What it tells you: overall cardiovascular fitness trends over time, and potential early warning signs of overtraining, illness, or excessive stress when it rises unexpectedly above your normal baseline without an obvious explanation.
Sleep Score
As detailed in our sleep science guide, your sleep score combines total sleep duration, sleep stage distribution, light, deep, and awake periods, and sleep continuity into a single number representing overall sleep quality for the night, condensing what would otherwise be a complex multi-factor dataset into a single, easily interpretable daily metric.
VO2 Max Estimation
Some COLMI models estimate VO2 max, a measure of the maximum amount of oxygen your body can utilise during intense exercise, widely considered one of the best indicators of cardiovascular fitness. While true VO2 max testing requires laboratory equipment, your watch estimates it using your resting heart rate, exercise heart rate data, age, and other personal factors, providing a reasonable trend indicator even if not a perfectly precise measurement comparable to clinical testing protocols.
Step Count and Calorie Estimates
These are calculated using your watch accelerometer to detect walking-pattern movement, combined with your body weight and stride length estimates to calculate calories burned. Step counts are generally quite accurate; calorie estimates are necessarily approximate, since they rely on generalised formulas rather than measuring your actual metabolic rate, which varies considerably between individuals even at identical height, weight, and activity levels.
Putting It All Together: A Practical Approach
Rather than treating each metric in isolation, the real value comes from looking at how they relate to each other. A night of poor sleep, shown as a low sleep score, might correlate with elevated stress the following day, shown as low HRV and a higher stress score, and a higher resting heart rate. Recognising these connections over time gives you genuine, actionable insight into your overall wellbeing that a single metric alone would not reveal, building a more complete and nuanced picture of how different aspects of your physiology interact.

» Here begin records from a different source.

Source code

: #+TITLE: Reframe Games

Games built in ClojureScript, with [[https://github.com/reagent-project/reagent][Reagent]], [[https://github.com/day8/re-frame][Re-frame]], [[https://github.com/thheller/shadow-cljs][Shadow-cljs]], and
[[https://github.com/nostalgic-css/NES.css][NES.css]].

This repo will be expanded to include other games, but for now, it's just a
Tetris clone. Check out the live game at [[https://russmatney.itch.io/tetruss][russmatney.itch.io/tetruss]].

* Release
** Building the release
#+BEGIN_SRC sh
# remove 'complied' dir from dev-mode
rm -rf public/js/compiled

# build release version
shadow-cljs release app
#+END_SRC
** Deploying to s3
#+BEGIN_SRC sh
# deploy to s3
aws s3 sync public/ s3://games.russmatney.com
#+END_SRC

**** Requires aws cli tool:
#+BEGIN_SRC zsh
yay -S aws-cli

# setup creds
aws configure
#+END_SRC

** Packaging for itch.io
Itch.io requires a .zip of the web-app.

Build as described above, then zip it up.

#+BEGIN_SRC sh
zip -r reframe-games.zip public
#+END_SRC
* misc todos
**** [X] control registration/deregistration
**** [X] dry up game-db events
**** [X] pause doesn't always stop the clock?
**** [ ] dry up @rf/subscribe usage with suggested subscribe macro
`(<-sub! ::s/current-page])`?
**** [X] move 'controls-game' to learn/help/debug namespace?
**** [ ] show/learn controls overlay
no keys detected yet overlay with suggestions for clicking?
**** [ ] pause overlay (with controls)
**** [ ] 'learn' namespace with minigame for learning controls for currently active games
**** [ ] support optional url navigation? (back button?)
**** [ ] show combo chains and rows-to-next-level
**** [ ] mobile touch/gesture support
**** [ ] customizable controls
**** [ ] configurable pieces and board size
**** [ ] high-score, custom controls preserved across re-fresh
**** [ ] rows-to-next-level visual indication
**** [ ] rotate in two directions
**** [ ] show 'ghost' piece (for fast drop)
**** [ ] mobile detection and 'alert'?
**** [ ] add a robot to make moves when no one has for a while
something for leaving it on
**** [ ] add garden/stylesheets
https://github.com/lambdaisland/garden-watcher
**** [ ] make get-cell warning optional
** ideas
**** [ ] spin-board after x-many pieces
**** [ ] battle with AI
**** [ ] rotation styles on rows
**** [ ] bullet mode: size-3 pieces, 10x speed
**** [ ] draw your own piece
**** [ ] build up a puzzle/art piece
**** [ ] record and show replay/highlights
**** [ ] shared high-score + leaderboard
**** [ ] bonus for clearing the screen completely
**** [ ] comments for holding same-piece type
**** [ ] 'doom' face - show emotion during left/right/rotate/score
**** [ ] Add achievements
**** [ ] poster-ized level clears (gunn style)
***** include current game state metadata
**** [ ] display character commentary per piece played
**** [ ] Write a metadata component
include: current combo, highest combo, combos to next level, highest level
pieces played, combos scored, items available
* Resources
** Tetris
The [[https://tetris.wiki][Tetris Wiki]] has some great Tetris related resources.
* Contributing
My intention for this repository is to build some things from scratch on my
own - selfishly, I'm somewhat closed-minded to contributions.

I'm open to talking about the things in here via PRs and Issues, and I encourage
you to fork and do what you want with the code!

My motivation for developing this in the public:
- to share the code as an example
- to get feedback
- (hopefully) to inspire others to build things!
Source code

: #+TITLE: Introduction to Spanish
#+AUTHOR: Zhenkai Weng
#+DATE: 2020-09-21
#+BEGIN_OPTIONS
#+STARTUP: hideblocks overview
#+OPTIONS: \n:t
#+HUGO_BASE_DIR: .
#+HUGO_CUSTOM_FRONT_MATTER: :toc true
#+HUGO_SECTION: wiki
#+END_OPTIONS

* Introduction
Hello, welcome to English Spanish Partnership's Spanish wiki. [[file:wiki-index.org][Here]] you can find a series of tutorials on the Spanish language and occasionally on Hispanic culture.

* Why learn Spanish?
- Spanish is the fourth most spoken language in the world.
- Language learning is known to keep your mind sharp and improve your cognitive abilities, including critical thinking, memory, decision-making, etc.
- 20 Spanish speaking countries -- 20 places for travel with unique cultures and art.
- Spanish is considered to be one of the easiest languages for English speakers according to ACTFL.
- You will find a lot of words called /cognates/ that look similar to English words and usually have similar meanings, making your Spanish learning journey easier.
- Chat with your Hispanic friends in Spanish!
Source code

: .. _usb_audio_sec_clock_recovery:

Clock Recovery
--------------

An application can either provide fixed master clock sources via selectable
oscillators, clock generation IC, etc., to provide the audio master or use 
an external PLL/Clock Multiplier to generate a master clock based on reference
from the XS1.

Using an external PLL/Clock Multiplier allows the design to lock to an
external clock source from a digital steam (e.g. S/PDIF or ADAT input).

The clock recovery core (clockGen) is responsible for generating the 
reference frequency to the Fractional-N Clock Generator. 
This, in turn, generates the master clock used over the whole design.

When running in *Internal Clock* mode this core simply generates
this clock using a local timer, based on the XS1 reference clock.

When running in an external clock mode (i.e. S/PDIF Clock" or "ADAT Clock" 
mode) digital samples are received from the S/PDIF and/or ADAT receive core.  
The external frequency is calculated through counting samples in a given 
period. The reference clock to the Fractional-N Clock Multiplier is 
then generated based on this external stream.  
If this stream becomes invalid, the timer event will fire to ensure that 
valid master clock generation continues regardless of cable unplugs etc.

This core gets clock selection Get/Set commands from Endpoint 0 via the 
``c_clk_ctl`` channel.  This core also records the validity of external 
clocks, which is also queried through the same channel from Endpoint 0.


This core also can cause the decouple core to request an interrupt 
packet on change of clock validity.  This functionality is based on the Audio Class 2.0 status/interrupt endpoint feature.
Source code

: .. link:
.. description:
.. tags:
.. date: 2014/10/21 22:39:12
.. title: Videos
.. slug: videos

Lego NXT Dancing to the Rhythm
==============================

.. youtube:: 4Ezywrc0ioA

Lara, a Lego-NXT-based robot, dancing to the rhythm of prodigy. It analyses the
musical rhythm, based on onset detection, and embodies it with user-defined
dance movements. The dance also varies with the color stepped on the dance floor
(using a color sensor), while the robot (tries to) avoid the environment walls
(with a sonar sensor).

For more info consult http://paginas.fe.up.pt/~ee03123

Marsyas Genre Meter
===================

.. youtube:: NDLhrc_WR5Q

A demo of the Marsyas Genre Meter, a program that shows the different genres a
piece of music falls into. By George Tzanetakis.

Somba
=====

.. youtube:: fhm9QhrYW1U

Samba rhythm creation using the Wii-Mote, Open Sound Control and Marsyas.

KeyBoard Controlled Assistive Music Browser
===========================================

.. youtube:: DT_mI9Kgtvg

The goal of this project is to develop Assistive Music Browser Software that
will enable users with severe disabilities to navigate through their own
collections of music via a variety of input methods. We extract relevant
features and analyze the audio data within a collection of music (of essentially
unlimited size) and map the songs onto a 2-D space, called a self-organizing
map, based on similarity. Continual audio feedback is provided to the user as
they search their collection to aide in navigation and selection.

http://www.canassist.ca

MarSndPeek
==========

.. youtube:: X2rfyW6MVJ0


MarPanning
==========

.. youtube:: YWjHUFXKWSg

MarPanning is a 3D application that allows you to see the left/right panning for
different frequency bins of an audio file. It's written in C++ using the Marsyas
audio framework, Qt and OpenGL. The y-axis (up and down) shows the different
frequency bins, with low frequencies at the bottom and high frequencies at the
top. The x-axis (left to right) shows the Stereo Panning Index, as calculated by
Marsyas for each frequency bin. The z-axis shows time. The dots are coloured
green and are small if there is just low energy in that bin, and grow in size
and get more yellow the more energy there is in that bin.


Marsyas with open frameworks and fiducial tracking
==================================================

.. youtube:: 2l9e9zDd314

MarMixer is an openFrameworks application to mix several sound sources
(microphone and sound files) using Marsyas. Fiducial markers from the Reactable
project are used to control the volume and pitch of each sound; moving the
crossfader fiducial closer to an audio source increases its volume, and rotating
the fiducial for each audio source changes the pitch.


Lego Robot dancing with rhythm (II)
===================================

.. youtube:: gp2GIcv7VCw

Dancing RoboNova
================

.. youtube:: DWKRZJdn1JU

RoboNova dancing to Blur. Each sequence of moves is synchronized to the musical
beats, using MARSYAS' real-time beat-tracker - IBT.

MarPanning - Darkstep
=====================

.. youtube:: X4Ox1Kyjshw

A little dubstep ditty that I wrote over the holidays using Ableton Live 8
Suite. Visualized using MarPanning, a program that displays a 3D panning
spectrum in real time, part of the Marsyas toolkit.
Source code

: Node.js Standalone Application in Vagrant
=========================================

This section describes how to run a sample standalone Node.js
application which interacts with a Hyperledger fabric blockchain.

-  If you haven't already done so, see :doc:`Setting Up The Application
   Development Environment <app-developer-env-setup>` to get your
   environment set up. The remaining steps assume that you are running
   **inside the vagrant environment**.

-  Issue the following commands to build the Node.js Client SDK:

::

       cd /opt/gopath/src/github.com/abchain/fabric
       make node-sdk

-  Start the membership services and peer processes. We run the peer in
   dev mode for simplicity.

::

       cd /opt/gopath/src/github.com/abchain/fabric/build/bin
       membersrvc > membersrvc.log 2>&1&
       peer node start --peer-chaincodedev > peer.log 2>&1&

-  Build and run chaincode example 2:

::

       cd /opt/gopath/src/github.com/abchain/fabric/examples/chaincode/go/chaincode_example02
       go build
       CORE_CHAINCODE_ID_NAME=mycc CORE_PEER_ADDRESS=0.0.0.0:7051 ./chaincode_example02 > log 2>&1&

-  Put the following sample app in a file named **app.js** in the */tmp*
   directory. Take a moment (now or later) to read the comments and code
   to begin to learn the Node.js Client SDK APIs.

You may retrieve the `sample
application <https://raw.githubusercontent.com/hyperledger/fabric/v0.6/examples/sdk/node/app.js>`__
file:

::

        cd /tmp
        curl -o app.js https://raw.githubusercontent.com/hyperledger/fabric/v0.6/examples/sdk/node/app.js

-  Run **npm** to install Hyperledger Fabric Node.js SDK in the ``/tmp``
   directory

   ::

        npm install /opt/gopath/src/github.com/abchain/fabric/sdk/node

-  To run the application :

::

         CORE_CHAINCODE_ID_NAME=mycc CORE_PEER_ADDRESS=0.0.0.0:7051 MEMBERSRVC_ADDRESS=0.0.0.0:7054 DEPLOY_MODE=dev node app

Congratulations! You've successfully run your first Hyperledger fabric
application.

Building Your Own Baseline Understanding
Since many of these metrics are highly individual, spending the first few weeks of ownership simply observing your own typical ranges across each metric, rather than comparing to generic population averages, will give you the most useful personal benchmark against which to interpret future readings and detect meaningful deviations.
A Word of Caution
All of these metrics are designed for general wellness awareness, not medical diagnosis. If any metric shows a persistent, unexplained abnormal pattern, particularly resting heart rate or SpO2, it is worth discussing with a healthcare professional rather than relying solely on your smartwatch interpretation of the data.
Final Thoughts
Understanding what SpO2, HRV, stress scores, and the other metrics your COLMI watch tracks actually represent transforms the data from a confusing wall of numbers into a genuinely useful tool for understanding your own body. Once you know what to look for, patterns in your data become much easier to spot and act on.